SWITZERLAND

University takes on gender bias in medical schools
Carole Clair and Joëlle Schwarz, joint heads of the Medical and Gender unit at the University of Lausanne’s Centre of General Medicine and Public Health (Unisanté), want aspiring doctors to know about gender differences. Women and men have different risks for certain diseases and often experience diseases differently, which can have a fundamental impact on how a disease is diagnosed and treated. Yet medical schools rarely address sex and gender in their curriculum except when teaching reproductive health, writes Ying Zhang for SwissInfo.ch.Gender bias usually refers to unintended, but systematic, neglect of either women or men, with serious, negative effects on medical diagnoses and on the quality of healthcare people receive. For example, women are less likely to be given painkillers for the same pain men are experiencing, and lacking awareness of women’s heart disease may lead to doctors delaying the diagnosis of their patients.

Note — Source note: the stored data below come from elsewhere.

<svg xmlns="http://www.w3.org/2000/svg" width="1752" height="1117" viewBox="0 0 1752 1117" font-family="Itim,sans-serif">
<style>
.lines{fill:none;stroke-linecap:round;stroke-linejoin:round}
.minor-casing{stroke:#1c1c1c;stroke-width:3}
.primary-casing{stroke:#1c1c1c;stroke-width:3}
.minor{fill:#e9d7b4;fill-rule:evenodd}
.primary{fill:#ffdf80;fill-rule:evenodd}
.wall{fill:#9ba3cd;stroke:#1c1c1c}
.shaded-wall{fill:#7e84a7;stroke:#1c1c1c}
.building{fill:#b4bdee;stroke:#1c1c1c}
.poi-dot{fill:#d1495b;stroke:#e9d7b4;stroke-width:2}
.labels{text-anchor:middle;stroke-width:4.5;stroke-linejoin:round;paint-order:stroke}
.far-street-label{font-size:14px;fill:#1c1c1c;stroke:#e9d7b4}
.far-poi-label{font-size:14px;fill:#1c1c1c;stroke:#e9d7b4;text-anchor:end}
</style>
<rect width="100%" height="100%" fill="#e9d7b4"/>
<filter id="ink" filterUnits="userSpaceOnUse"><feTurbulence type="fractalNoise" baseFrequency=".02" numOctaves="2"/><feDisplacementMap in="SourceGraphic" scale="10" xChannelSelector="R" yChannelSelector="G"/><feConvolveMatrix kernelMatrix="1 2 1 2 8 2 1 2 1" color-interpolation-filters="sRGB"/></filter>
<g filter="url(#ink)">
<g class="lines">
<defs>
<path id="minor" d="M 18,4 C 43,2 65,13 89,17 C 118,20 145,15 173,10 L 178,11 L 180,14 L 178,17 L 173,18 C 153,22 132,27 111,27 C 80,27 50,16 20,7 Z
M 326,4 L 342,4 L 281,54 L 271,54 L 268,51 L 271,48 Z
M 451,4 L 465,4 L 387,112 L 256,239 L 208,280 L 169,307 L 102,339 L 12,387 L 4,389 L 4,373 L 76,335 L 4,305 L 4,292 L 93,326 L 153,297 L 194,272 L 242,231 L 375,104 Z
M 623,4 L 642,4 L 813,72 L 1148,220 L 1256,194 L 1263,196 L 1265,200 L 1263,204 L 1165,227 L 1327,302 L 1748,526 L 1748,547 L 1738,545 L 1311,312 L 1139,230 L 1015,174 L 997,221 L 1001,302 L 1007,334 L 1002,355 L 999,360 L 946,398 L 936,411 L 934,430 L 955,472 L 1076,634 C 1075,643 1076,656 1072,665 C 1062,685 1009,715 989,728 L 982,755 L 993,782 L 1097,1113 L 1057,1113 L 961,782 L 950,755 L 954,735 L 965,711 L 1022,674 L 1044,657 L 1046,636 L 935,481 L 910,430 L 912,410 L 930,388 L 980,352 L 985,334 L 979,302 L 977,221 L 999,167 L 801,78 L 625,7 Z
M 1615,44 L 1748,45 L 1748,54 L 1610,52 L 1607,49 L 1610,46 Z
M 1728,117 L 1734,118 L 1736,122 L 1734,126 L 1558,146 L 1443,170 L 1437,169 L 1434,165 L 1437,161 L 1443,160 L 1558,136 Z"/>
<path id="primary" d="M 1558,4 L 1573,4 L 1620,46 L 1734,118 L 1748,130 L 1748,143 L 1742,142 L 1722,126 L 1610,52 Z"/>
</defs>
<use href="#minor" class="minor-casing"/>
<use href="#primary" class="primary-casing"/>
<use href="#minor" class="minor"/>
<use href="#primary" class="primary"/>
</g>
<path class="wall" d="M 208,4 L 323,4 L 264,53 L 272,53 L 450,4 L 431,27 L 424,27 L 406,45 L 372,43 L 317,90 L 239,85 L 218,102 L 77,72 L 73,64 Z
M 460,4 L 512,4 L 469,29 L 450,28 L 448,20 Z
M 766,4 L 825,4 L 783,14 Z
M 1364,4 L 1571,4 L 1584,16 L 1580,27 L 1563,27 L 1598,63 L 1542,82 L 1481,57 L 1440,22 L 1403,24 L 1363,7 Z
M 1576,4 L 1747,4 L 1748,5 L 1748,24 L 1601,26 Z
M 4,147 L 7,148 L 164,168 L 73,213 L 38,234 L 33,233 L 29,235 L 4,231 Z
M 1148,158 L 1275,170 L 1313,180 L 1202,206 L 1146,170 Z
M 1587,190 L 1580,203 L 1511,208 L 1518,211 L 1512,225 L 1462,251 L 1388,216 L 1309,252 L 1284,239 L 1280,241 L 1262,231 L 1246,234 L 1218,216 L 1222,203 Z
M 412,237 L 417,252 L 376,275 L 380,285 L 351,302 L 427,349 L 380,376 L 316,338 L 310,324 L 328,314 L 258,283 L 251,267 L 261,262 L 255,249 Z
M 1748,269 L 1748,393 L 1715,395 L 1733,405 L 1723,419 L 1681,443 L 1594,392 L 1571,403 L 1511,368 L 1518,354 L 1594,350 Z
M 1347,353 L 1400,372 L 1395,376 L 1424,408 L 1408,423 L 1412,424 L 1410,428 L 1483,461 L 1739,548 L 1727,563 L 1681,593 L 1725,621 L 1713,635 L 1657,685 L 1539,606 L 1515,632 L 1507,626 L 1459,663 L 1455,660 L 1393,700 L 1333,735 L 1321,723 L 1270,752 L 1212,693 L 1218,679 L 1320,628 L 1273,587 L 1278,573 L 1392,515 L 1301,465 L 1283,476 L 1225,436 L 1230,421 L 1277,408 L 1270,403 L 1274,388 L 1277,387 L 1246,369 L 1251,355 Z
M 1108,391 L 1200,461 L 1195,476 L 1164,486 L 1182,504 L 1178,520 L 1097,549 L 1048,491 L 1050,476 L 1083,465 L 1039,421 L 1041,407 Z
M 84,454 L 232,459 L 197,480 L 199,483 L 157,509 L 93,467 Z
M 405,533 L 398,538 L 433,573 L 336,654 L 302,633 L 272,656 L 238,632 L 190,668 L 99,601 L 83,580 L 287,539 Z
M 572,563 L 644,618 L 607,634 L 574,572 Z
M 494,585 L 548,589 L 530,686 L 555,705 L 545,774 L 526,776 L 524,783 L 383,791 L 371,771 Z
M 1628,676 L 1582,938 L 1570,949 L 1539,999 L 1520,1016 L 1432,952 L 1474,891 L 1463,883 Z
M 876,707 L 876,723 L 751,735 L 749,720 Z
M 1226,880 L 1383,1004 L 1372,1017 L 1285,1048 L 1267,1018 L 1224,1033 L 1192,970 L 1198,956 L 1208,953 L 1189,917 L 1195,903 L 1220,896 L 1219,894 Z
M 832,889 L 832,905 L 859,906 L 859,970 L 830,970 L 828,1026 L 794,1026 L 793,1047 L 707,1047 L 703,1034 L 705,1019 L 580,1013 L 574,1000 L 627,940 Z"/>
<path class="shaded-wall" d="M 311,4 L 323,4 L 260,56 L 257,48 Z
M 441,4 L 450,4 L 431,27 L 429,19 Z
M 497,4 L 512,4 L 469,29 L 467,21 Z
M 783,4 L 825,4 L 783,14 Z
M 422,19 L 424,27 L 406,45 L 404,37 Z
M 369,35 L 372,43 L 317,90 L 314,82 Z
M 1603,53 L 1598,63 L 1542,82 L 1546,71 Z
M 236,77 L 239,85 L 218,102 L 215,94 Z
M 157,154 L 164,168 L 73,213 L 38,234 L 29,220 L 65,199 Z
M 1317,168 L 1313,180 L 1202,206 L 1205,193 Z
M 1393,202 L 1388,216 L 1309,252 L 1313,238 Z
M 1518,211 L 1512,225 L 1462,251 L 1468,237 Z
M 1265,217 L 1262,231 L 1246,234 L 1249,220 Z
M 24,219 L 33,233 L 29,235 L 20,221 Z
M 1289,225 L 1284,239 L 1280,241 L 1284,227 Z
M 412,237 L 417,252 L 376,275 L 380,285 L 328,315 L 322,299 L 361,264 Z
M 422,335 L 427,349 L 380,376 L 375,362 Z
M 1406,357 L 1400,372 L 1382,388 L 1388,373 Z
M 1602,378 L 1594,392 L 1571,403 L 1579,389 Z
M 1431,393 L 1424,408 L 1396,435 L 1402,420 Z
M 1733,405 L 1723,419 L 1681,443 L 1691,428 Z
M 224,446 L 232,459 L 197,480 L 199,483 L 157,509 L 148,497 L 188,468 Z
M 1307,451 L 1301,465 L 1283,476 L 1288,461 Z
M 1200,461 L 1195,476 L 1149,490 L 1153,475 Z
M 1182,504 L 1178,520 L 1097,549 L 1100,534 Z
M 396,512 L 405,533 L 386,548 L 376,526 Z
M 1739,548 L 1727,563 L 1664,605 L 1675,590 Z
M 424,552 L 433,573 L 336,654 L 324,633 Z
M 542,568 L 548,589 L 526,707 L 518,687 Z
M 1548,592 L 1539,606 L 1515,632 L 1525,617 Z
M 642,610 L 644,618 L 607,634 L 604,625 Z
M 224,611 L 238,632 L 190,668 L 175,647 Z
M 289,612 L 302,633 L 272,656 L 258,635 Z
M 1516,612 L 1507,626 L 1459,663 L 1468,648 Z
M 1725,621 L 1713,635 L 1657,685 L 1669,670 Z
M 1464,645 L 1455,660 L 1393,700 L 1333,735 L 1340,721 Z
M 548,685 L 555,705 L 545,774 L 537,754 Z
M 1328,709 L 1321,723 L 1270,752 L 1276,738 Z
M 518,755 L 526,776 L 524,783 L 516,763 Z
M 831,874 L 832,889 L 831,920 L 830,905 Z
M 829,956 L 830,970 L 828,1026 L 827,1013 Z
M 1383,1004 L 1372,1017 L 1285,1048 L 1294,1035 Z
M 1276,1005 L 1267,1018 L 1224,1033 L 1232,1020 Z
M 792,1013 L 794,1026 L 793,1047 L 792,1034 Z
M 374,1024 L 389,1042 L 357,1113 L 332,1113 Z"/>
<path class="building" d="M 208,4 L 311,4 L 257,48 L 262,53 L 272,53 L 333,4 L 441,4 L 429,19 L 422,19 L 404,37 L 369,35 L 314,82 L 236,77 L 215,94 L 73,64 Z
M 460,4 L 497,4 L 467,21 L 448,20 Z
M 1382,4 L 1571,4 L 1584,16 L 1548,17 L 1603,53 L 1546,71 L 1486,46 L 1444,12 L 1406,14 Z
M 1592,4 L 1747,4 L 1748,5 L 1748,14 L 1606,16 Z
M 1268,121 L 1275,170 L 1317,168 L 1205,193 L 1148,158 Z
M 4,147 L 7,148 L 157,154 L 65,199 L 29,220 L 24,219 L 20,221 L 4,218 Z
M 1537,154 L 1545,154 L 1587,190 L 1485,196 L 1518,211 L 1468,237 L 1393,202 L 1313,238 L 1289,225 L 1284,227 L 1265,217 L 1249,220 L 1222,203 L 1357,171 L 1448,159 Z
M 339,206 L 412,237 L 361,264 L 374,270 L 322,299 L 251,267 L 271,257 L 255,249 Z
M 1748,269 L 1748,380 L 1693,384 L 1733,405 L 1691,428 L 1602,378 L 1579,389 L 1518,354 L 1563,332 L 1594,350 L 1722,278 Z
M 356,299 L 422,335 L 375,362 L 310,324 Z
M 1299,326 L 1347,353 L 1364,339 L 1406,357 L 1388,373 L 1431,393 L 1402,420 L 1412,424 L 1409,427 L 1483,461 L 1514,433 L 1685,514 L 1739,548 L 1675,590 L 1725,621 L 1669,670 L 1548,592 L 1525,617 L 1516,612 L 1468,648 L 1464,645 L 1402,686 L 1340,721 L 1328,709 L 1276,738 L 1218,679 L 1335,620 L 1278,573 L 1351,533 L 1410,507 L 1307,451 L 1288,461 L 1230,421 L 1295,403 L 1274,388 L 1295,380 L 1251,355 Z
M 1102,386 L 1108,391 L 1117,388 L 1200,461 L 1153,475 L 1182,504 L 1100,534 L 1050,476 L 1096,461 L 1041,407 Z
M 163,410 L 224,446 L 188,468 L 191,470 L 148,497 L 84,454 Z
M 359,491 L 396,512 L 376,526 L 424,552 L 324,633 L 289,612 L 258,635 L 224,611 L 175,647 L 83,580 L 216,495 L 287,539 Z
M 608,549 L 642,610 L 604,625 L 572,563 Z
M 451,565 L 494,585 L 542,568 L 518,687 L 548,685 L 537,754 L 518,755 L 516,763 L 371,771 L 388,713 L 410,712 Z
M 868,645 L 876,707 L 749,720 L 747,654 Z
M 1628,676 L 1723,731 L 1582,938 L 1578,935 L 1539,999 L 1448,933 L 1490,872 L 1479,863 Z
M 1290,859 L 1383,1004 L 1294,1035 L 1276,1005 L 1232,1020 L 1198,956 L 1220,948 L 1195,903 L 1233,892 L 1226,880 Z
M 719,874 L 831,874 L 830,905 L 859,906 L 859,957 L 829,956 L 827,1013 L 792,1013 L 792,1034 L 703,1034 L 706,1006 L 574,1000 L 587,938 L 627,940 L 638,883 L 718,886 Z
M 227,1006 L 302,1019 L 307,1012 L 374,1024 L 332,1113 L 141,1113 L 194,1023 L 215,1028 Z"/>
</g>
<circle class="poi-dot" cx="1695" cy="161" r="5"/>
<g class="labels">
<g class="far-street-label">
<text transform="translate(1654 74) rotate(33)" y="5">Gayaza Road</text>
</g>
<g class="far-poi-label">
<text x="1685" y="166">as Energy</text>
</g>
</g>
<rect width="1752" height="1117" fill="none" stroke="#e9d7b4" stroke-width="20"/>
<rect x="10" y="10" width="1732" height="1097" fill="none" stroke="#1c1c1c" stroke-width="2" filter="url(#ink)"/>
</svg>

Clair and Schwarz recognise that gender differences have long been overlooked in medicine, even in countries with a high standard of education like Switzerland. They want to change this, one university at a time. Already in 2017, Clair and colleagues conducted a pilot study with colleagues to assess gender sensitivity and the presence of stereotypes among medical students at the University of Lausanne. They found that while the students showed a certain level of interest in the topic of gender in medicine, they were generally guided by stereotypes and tended to take the male perspective as the norm in clinical practice.